10. Your rights in connection with personal data
Under certain circumstances and subject to applicable law, you have the right to:
- Request access to your personal data (commonly known as a “data subject access request”). This enables you to receive a copy of the personal data that we hold about you.
- Request correction of the personal data that we hold about you. This enables you to correct incomplete or inaccurate data that we hold about you.
- Request erasure of your personal data. This enables you to ask for the deletion or removal of personal data where there are no grounds for us to continue data processing. You also have the right to ask for the deletion or removal of your personal data when you have exercised your right to object to the processing (see below).
- Object to the processing of your personal data when we are relying on a legitimate interest (or those of a third party) and there is something about your particular situation which makes you want to object to such processing on that ground.
- Request the restriction of the processing of your personal data. This enables you to ask for the suspension of the processing of your personal data, for example if you want us to establish its accuracy or the legal grounds for its processing.
- Where personal data is processed by automated means:
- in case we process your personal data on the basis of your consent; or
- in case that such processing is necessary for entering into or performing our obligations under a contract with you,
request the transfer of your personal data to you or to another party (also known as “data portability”).
- Where we process your personal data on the basis of your consent, you may withdraw that consent at any time. If you do not give your consent or withdraw your consent this may affect our ability to provide you with our services. Please note that the withdrawal of consent shall not affect the lawfulness of processing based on consent before its withdrawal.
- In certain circumstances, request not to be subject to automated decision-making, including profiling.
Certain rights are not absolute under the applicable legislation (as sometimes there may be overriding interests that require the processing to continue, for example); nonetheless we will consider your request and respond to you.
Finally, you have the right to lodge a complaint with the supervisory authority in the jurisdiction where you live or work, or in the place where you think an issue in relation to your personal data has arisen (for Greece: www.dpa.gr).

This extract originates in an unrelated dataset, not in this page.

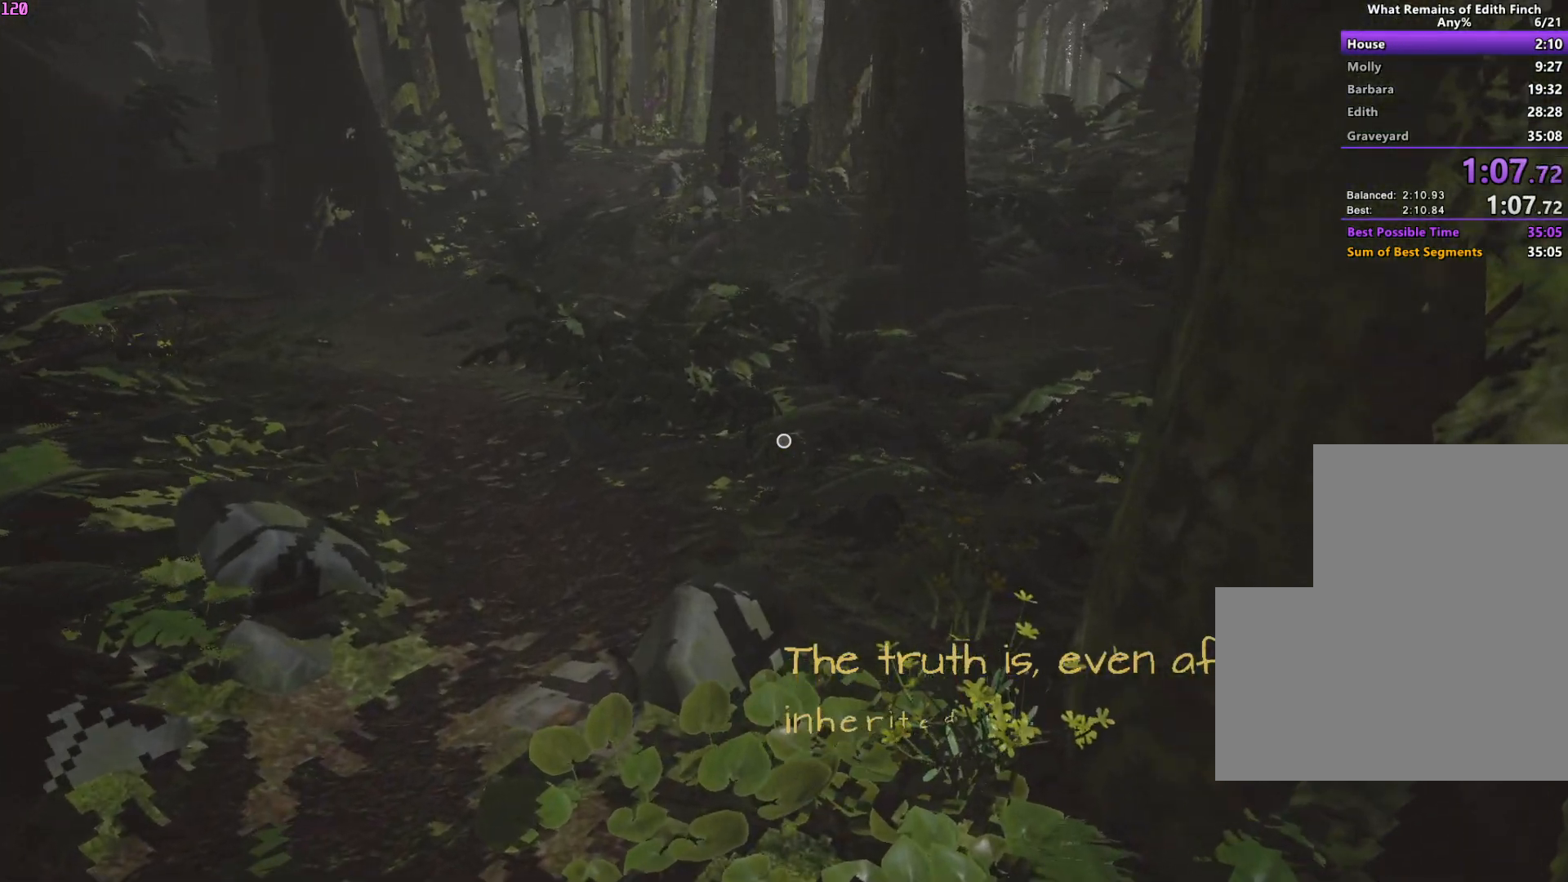
{"keys": ["w"], "mouse": [], "events": []}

11. Retention of personal data
We will retain personal data for as long as necessary to fulfil the purpose for which it was collected or to comply with legal, regulatory, reporting or internal policy requirements. To determine the appropriate retention period for personal data, we consider the applicable legal requirements, as well as the amount, nature and sensitivity of the personal data, the potential risk of harm from unauthorized use or disclosure of your personal data, the purposes for which we process your personal data and whether we can achieve those purposes through other means, as well as the time periods, during which such personal data may need to be retained as evidence in an actual or potential judicial context.
12. How to contact us
If you have a query regarding the processing of your personal data or you would like to exercise any of your rights in connection with your personal data or receive a copy of the safeguards designed to protect personal data in the case of transfer of your personal data outside the EEA or obtain further information on the retention periods of personal data, please contact the Data Protection Officer of HAU exclusively at: email@example.com, or send a letter to the mailing address mentioned above.
13. Changes to this Website Privacy Notification
We may revise this Website Privacy Notification from time to time. The most current version of this Notification, which will always be available at this Website, will govern the processing of your personal data by HAU. By continuing to access and use this Website you agree to be bound by the Website Privacy Notification which is in place and in force at the time of each visit.